What It Means To Be a Pilot Today

If you could pick any era in the admittedly brief history of powered flight in which to be a pilot, what year or decade would you choose?

Would you desire to be a pioneer of flight, using your unfair knowledge of aerodynamics and aircraft systems to build and pilot early machines that could fly circles around Orville and Wilbur? Would you prefer to be a part of aviation's Golden Age, alighting in wood-and-fabric biplanes and streamlined metal monoplanes in the 1920s and 30s? Do the warbirds of World War II stir your soul? Or does the jet age kindle your love for all things aeronautical?

I know what era I would choose. If I could be a pilot at any time since 1903, I would pick today, 2015.

Why is that? Because unlike those bygone eras, as a pilot today I can choose to fly any number of amazing airplanes, from a Curtiss Jenny to a Piper J-3 Cub to a P-51 Mustang to a Cirrus SR22 to an Icon A5. I can fly with the warm wind beating against my face in an open cockpit Stearman or I can sit behind big LCD screens and follow synthetic highways in the sky, flitting through magenta boxes floating in a computer-generated world.

I can climb aboard something with a tailwheel and fat tires and hit the gravel bars of Alaska, or I can strap in behind a Pratt & Whitney PT6A and use the myriad of digital cockpit tools at my disposal for a very different kind of flying adventure, but one that is no less rewarding or satisfying.

My only lament is that I can't do everything I want to in aviation, at least not until I win the lottery or my tech startup idea magically receives the funding it deserves. But I can do pretty much anything I want to.

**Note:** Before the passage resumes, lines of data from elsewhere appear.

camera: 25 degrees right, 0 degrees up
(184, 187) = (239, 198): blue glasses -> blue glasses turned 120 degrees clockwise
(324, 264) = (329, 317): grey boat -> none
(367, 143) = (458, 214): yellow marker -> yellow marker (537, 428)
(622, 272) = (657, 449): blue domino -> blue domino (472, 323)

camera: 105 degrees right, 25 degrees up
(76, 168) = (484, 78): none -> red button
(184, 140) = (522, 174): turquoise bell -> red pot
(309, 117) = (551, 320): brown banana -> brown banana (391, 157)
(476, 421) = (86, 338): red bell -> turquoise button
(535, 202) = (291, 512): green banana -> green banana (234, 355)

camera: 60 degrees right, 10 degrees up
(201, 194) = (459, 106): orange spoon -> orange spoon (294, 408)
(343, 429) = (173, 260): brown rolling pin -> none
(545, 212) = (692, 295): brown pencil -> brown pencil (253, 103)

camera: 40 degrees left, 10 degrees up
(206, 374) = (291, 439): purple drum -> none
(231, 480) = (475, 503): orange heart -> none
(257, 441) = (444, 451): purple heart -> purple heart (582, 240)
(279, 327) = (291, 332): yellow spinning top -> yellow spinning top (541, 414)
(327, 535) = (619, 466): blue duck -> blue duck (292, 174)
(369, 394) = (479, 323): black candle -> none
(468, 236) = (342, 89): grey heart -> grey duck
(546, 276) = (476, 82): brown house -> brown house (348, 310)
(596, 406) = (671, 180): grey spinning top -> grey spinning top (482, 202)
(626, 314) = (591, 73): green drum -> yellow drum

And so can you.

You can head down to a local flight school for an hour of tailwheel instruction in an iconic antique airplane. You can learn to fly aerobatics in an Extra 300. You can buy (or rent) an airplane with all the latest amazing technology, from SVS to WAAS to ADS-B. You can camp underneath your wing at Oshkosh. You can fly on floats, as a regular activity or just for the incredible experience of touching down on glassy water. You can because you are a pilot today.

As pilots in this era, we have more opportunities to experience the joys and thrills of flight than any who have come before us, even if we might miss out on the chance to pilot an SR-71 or Concorde (though there are sims for that).

This should engender a deep sense of contentment among today's pilots. It's a great time to be a part of this special fraternity.

Really, there's only one group of pilots we should envy, and that's the younger generation who will get to keep flying long after we are finished, possibly in electric airplanes with incredible technologies we can't even imagine today.

Lucky them. I wish I could be around to be a part of it.